The annual inflation rate, the pace at which prices rise, fell to 8.3% in August, the Labor Department said.
That was down from 8.5% in July, marking a second month of decline.
But the costs of food, housing and medical care continued to surge, disappointing economists expecting more widespread easing.
Shares in the US dropped sharply following the release.
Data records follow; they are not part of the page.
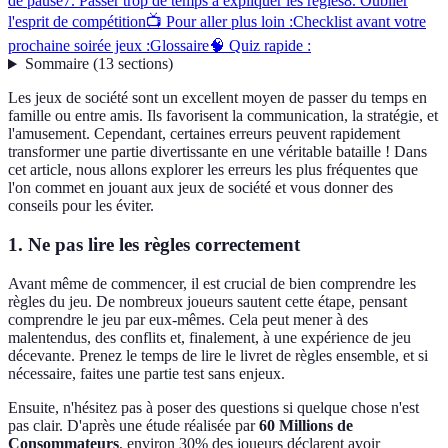
de pause
7. Passer trop de temps à expliquer les règles
8. Oublier
l'esprit de compétition
📺 Pour aller plus loin :
Checklist avant votre
prochaine soirée jeux :
Glossaire
🧠 Quiz rapide :
Sommaire
(
13
sections
)
Les jeux de société sont un excellent moyen de passer du temps en
famille ou entre amis. Ils favorisent la communication, la stratégie, et
l'amusement. Cependant, certaines erreurs peuvent rapidement
transformer une partie divertissante en une véritable bataille ! Dans
cet article, nous allons explorer les erreurs les plus fréquentes que
l'on commet en jouant aux jeux de société et vous donner des
conseils pour les éviter.
1. Ne pas lire les règles correctement
Avant même de commencer, il est crucial de bien comprendre les
règles du jeu. De nombreux joueurs sautent cette étape, pensant
comprendre le jeu par eux-mêmes. Cela peut mener à des
malentendus, des conflits et, finalement, à une expérience de jeu
décevante. Prenez le temps de lire le livret de règles ensemble, et si
nécessaire, faites une partie test sans enjeux.
Ensuite, n'hésitez pas à poser des questions si quelque chose n'est
pas clair. D'après une étude réalisée par
60 Millions de
Consommateurs
, environ 30% des joueurs déclarent avoir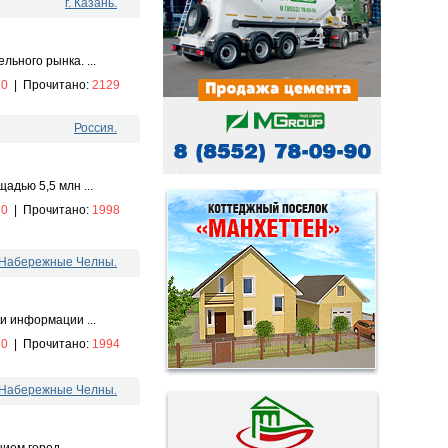
г. Казань.
ьного рынка. ...
:
0
|
Прочитано:
2129
Россия.
адью 5,5 млн ...
:
0
|
Прочитано:
1998
. Набережные Челны.
и информации ...
:
0
|
Прочитано:
1994
. Набережные Челны.
нием город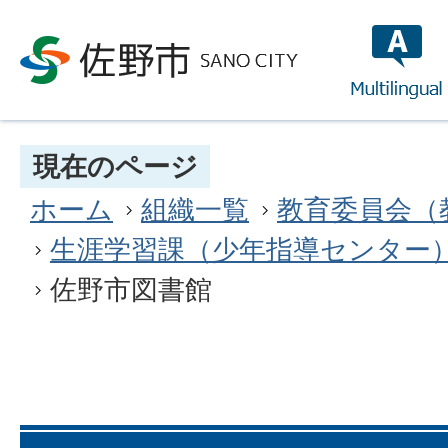
multilin
現在のページ
ホーム
組織一覧
教育委員会（
生涯学習課（少年指導センター
佐野市図書館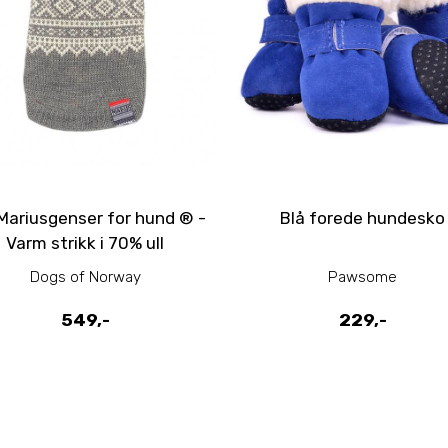
Mariusgenser for hund ® -
Blå forede hundesko
Varm strikk i 70% ull
Dogs of Norway
Pawsome
549,-
229,-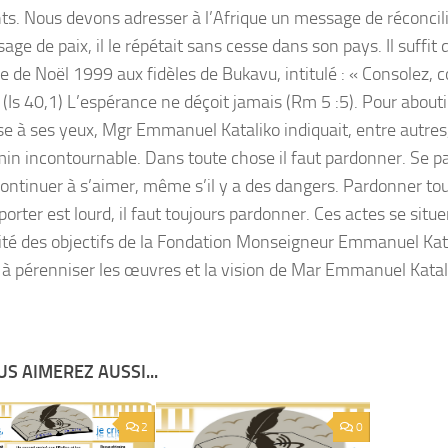
nts. Nous devons adresser à l’Afrique un message de réconcilia
ge de paix, il le répétait sans cesse dans son pays. Il suffit
 de Noël 1999 aux fidèles de Bukavu, intitulé : « Consolez,
 (Is 40,1) L’espérance ne déçoit jamais (Rm 5 :5). Pour abouti
se à ses yeux, Mgr Emmanuel Kataliko indiquait, entre autre
in incontournable. Dans toute chose il faut pardonner. Se 
 continuer à s’aimer, même s’il y a des dangers. Pardonner to
porter est lourd, il faut toujours pardonner. Ces actes se situ
ité des objectifs de la Fondation Monseigneur Emmanuel Ka
e à pérenniser les œuvres et la vision de Mar Emmanuel Katal
S AIMEREZ AUSSI...
2
0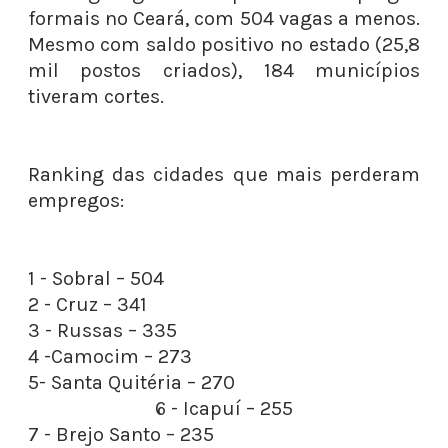
formais no Ceará, com 504 vagas a menos.
Mesmo com saldo positivo no estado (25,8
mil postos criados), 184 municípios
tiveram cortes.
Ranking das cidades que mais perderam
empregos:
1 - Sobral – 504
2 - Cruz – 341
3 - Russas – 335
4 -Camocim – 273
5- Santa Quitéria – 270
6 - Icapuí – 255
7 - Brejo Santo – 235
The Dow Jones was down more than 2.5% in mid-morning trade, while the S&P 500 and Nasdaq fell more than 3%.
The report also renewed pressure on US President Joe Biden, whose approval ratings sank below 40% earlier this year, reflecting concerns about the rising cost of living.
While his ratings have recovered slightly in recent weeks as petrol prices have subsided, the issue remains “a huge problem” for the president and for the Democratic party more broadly, said pollster Chris Jackson.
“Americans have been telling us for months now that it’s the number one concern they have and rightly or wrongly they blame whoever’s running the country for that,” said Mr Jackson, senior vice president at the Ipsos polling firm.
The next round of national elections is scheduled for November, a contest that will determine whether Mr Biden’s Democrats maintain their slim control of Congress.
For a president with approval ratings like Mr Biden’s to see his party pick up seats in the mid-terms would be unprecedented, Mr Jackson said.
Kenny Shorne is among the many Americans to have been affected by inflation, which peaked at 9.1% in June, the fastest pace since the early 1980s.
The 23-year-old, who supports himself with construction and photography jobs, lives in New Jersey with his family to try to keep expenses down. He also recently took a break from his master’s degree programme in communications, concerned about being able to afford it as other costs climb.